Sources told The Telegraph that there was a split of opinion on the Ono board about whether to consider the Vodafone offer.
The news could be seen as a blow for Vodafone, which is interested in Ono as part of its quad-play strategy where it faces competition in the fight for Europe’s cable assets from Liberty Global.
The mobile operator’s offer of €6.9 billion for 100 per cent of Ono’s share capital is split between a payment to shareholders (€3.48 billion) and reducing debt (€3.42 billion), according to sources.
The statement from Ono could prompt Vodafone to up its offer. Vodafone CEO Vittorio Colao said earlier this week that the company could have the capacity to spend $30 billion to $40 billion on acquisitions over the next two years.
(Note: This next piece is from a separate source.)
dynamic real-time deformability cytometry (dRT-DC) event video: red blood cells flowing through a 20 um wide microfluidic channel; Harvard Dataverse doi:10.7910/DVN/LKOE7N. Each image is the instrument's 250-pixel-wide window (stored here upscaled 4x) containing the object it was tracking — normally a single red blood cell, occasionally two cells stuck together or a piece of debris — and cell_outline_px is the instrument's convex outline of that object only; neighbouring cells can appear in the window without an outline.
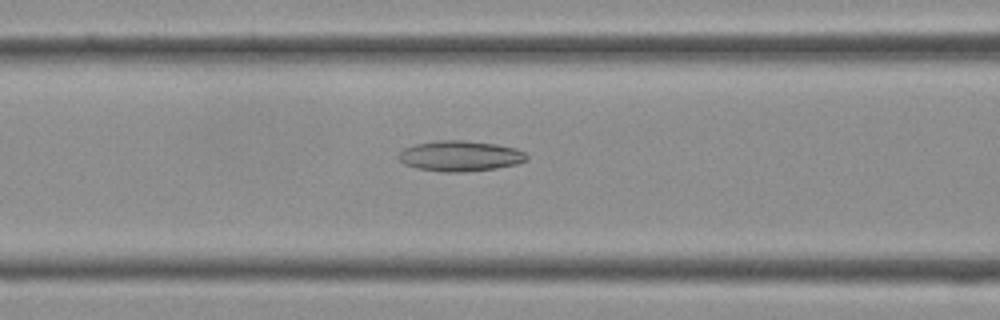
{"species": "Egyptian fruit bat (a non-hibernating species)", "species_latin": "Rousettus aegyptiacus", "temperature_condition": "cold", "stored_images_in_passage": 38, "camera_frame_rate_fps": 3000, "um_per_image_px": 0.085, "frame": {"image": 1, "passage_image": 15, "time_ms": 4.667, "image_size_px": [1000, 320], "cell_outline_px": [[528, 160], [516, 164], [496, 168], [464, 172], [444, 172], [416, 168], [404, 164], [396, 156], [404, 148], [416, 144], [440, 140], [464, 140], [496, 144], [516, 148], [524, 152], [528, 156]], "centroid_in_image_um": [39.11, 13.26], "position_along_channel_um": 127.5, "area_um2": 22.83}}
There is a possibility that Liberty Global could launch a rival bid although the statement from the board meeting suggests this option is not currently being considered.
Expansion previously reported that private equity groups CCMP, Providence, Thomas H. Lee and Quadrangle, which together control 54 per cent of Ono, would see a strong return on an investment made in 2005 if they sold to Vodafone. An IPO was reported to be favoured by some shareholders.